*** Opening of Input for this task ***

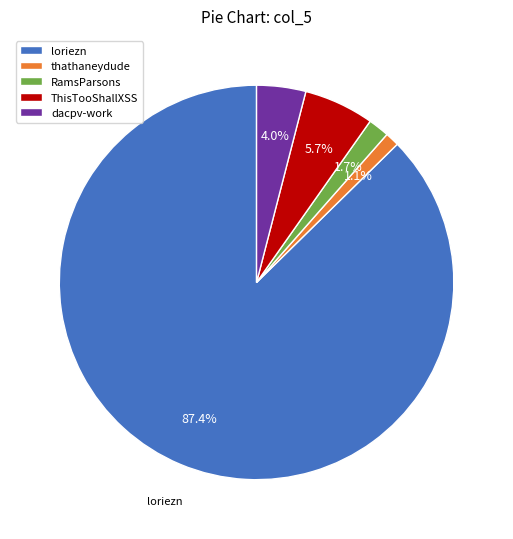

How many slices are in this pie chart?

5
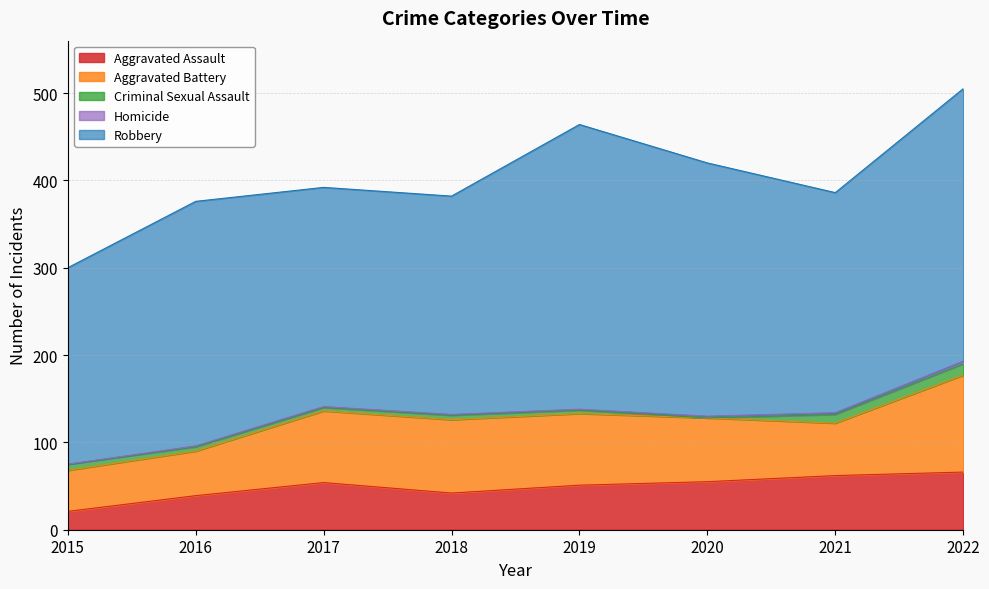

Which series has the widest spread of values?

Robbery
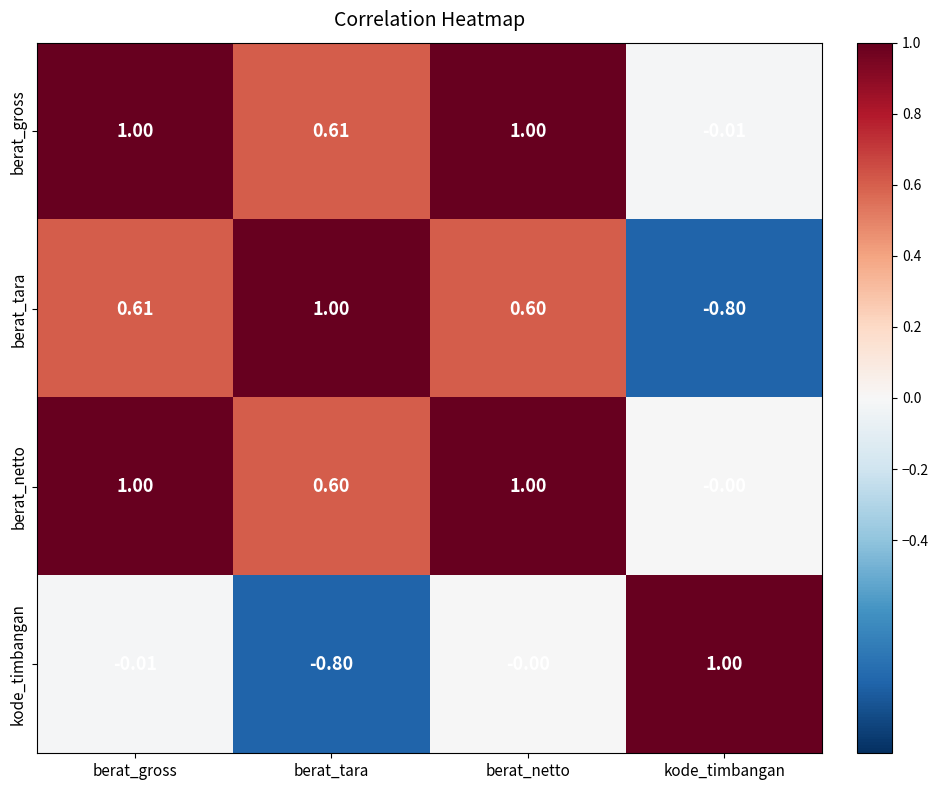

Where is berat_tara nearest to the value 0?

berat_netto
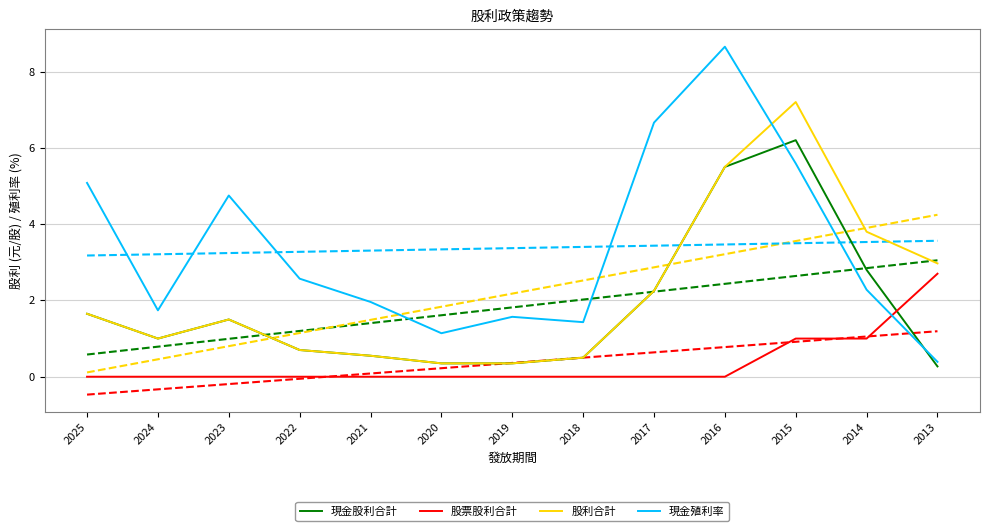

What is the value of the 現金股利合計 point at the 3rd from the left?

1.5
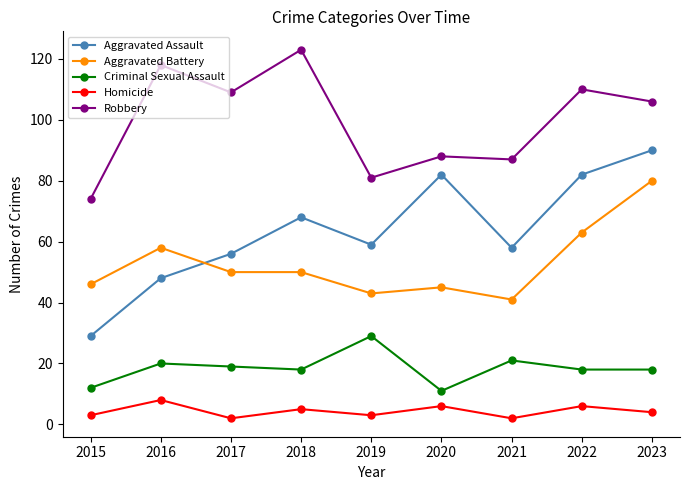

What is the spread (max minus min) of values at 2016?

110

*** Close of Input for this task ***

- Required action
Which lines in the items above contain the word "What"? Pick out each one and copy it in full.

- Solution for this exercise
What is the value of the 現金股利合計 point at the 3rd from the left?
What is the spread (max minus min) of values at 2016?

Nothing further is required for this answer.